Bad Judgment

Bad Judgment

Growing up in Southington, Connecticut was a great place to grow up in. I’ve made many great friends, memories, and learned a lot of skills from school. In school, growing up I was always around an average student. I was never the one to be excited about school work but i was disciplined enough to do it. But, I had one weakness. Mathematics, growing up, doing math made me feel like I was put inside of an oven and slowly burning to my death. A bit of exaggeration but you understand what I mean. I always felt like I couldn’t do it or it was just too hard for me.

As I got older school got tougher and the work load became heavier. Not suprisingly, I fell behind. I became a very low motivated student. Especially in math, my mindset was terrible, I would look at the problems and papers my teachers gave me, and give up. Except when it came to the last semester of my sophomore year. I was failing in geometry, the teacher consistently showed me she had no interest in helping me and stated to me multiple times throughout the year, ” you are just one of those football players.” One day she told me that I have to get a 86 or higher to pass her class on the final or I will fail her class and jeoperdize my elegabilty for the net football season. I have to say this was the first time in a long time that I looked myself in the mirror and told myself I can do it. I met with a tutor 2 times a week for a month before the exam. Turns out I passed the exam with a 92. In life your judgments can make the biggest difference in the best way and the worst way if you let it. From then on, I knew I can learn anything. It was whether I really wanted to learn it and how motivated I truly was.

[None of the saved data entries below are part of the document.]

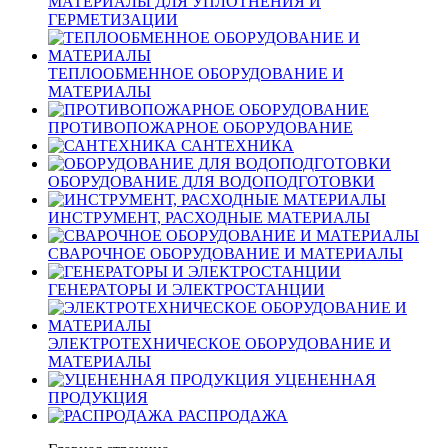
МАТЕРИАЛЫ ДЛЯ УПЛОТНЕНИЯ И
ГЕРМЕТИЗАЦИИ
ТЕПЛООБМЕННОЕ ОБОРУДОВАНИЕ И
МАТЕРИАЛЫ
ПРОТИВОПОЖАРНОЕ ОБОРУДОВАНИЕ
САНТЕХНИКА
ОБОРУДОВАНИЕ ДЛЯ ВОДОПОДГОТОВКИ
ИНСТРУМЕНТ, РАСХОДНЫЕ МАТЕРИАЛЫ
СВАРОЧНОЕ ОБОРУДОВАНИЕ И МАТЕРИАЛЫ
ГЕНЕРАТОРЫ И ЭЛЕКТРОСТАНЦИИ
ЭЛЕКТРОТЕХНИЧЕСКОЕ ОБОРУДОВАНИЕ И
МАТЕРИАЛЫ
УЦЕНЕННАЯ
ПРОДУКЦИЯ
РАСПРОДАЖА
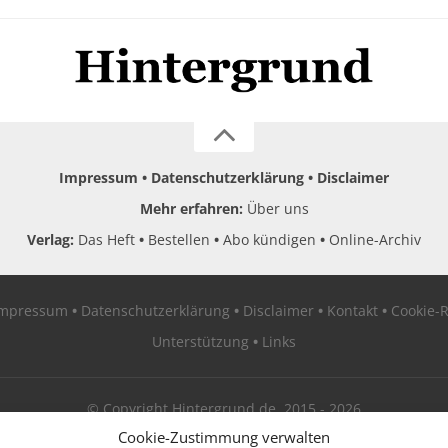
Impressum
Datenschutzerklärung
Disclaimer
Mehr erfahren:
Über uns
Verlag:
Das Heft
Bestellen
Abo kündigen
Online-Archiv
Impressum
Datenschutzerklärung
Disclaimer
Kontakt
Cookie-R
Unterstützung
Links
© Copyright Hintergrund.de, 2015 - 2026
Cookie-Zustimmung verwalten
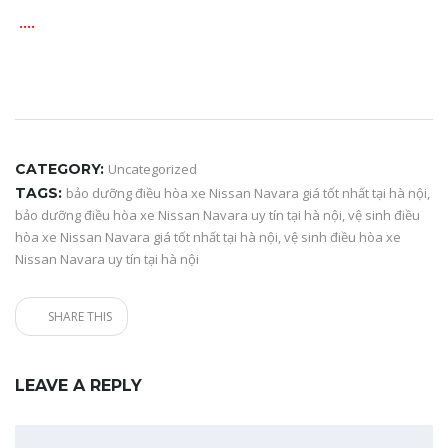
….
CATEGORY:
Uncategorized
TAGS:
bảo dưỡng điều hòa xe Nissan Navara giá tốt nhất tại hà nội
,
bảo dưỡng điều hòa xe Nissan Navara uy tín tại hà nội
,
vệ sinh điều
hòa xe Nissan Navara giá tốt nhất tại hà nội
,
vệ sinh điều hòa xe
Nissan Navara uy tín tại hà nội
SHARE THIS
LEAVE A REPLY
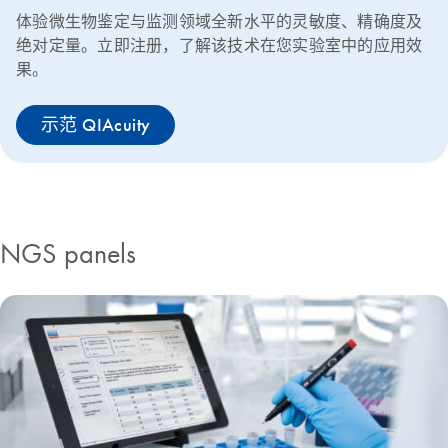
体验微生物鉴定与监测领域全新水平的灵敏度、精确度及
绝对定量。立即注册，了解该技术在您实验室中的应用效
果。
示范 QIAcuity
NGS panels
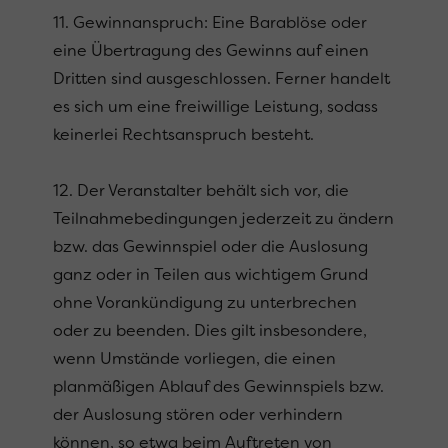
11. Gewinnanspruch: Eine Barablöse oder
eine Übertragung des Gewinns auf einen
Dritten sind ausgeschlossen. Ferner handelt
es sich um eine freiwillige Leistung, sodass
keinerlei Rechtsanspruch besteht.
12. Der Veranstalter behält sich vor, die
Teilnahmebedingungen jederzeit zu ändern
bzw. das Gewinnspiel oder die Auslosung
ganz oder in Teilen aus wichtigem Grund
ohne Vorankündigung zu unterbrechen
oder zu beenden. Dies gilt insbesondere,
wenn Umstände vorliegen, die einen
planmäßigen Ablauf des Gewinnspiels bzw.
der Auslosung stören oder verhindern
können, so etwa beim Auftreten von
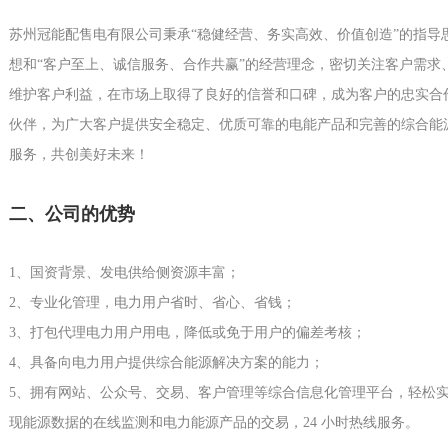
苏州冠能配售电有限公司秉承“稳健经营、务实高效、价值创造”的指导
想和“客户至上、诚信服务、合作共赢”的经营理念，密切关注客户需求
维护客户利益，在市场上取得了良好的信誉和口碑，成为客户的忠实合
伙伴，为广大客户提供安全稳定、优质可靠的电能产品和完善的综合能
服务，共创美好未来！
二、公司的优势
1、国资背景、发电供给侧资源丰富；
2、专业化管理，电力用户省时、省心、省钱；
3、打包代理电力用户用电，降低或免于用户的偏差考核；
4、具备向电力用户提供综合能源解决方案的能力；
5、拥有网站、公众号、交易、客户管理等综合信息化管理平台，轻松
现能源数据的在线监测和电力能源产品的交易，24 小时热线服务。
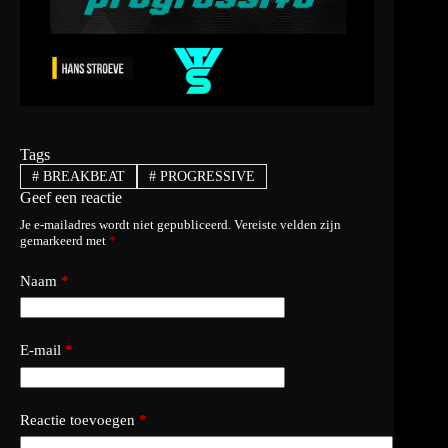
Tags
#
BREAKBEAT
#
PROGRESSIVE
Geef een reactie
Je e-mailadres wordt niet gepubliceerd.
Vereiste velden zijn
gemarkeerd met
*
Naam
*
E-mail
*
Reactie toevoegen
*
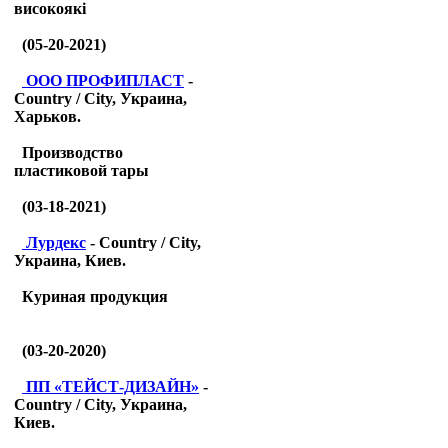
високоякі
(05-20-2021)
ООО ПРОФИПЛАСТ
-
Country / City, Украина,
Харьков.
Производство
пластиковой тары
(03-18-2021)
Лурдекс
- Country / City,
Украина, Киев.
Куриная продукция
(03-20-2020)
ПП «ТЕЙСТ-ДИЗАЙН»
-
Country / City, Украина,
Киев.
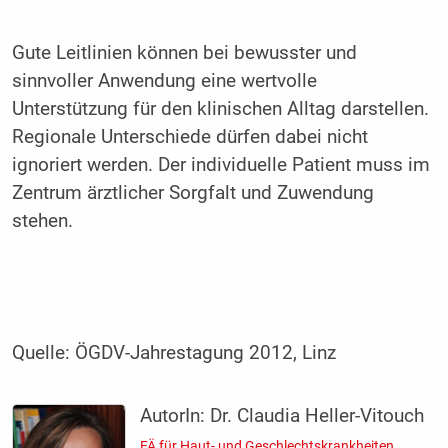
Gute Leitlinien können bei bewusster und
sinnvoller Anwendung eine wertvolle
Unterstützung für den klinischen Alltag darstellen.
Regionale Unterschiede dürfen dabei nicht
ignoriert werden. Der individuelle Patient muss im
Zentrum ärztlicher Sorgfalt und Zuwendung
stehen.
Quelle: ÖGDV-Jahrestagung 2012, Linz
AutorIn:
Dr. Claudia Heller-Vitouch
FÄ für Haut- und Geschlechtskrankheiten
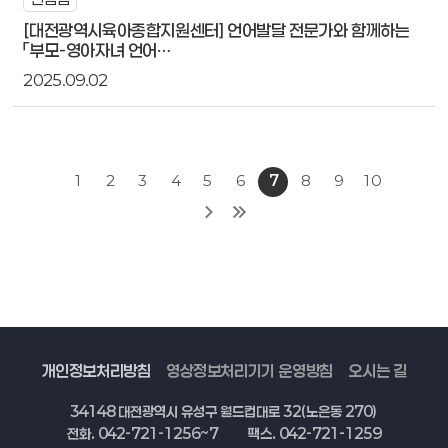
[대전광역시육아종합지원센터] 언어발달 전문가와 함께하는
「부모-영아자녀 언어…
2025.09.02
1
2
3
4
5
6
7
8
9
10
개인정보처리방침
영상정보처리기기 운영방침
오시는 길
34148 대전광역시 유성구 월드컵대로 32(노은동 270)
전화. 042-721-1256~7
팩스. 042-721-1259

One thought on “Bad Judgment

  1. This is an interesting story and I’m happy your performance improved with effort. But I’m trying to recognize the moments when you made bad judgments. They may be in there in seed form, but I think they need to come out more and be more prominent. We need scenes where you made choices or you interpreted someone’s behavior or words wrong in order to be able to analyze them with Kahneman’s fallacies.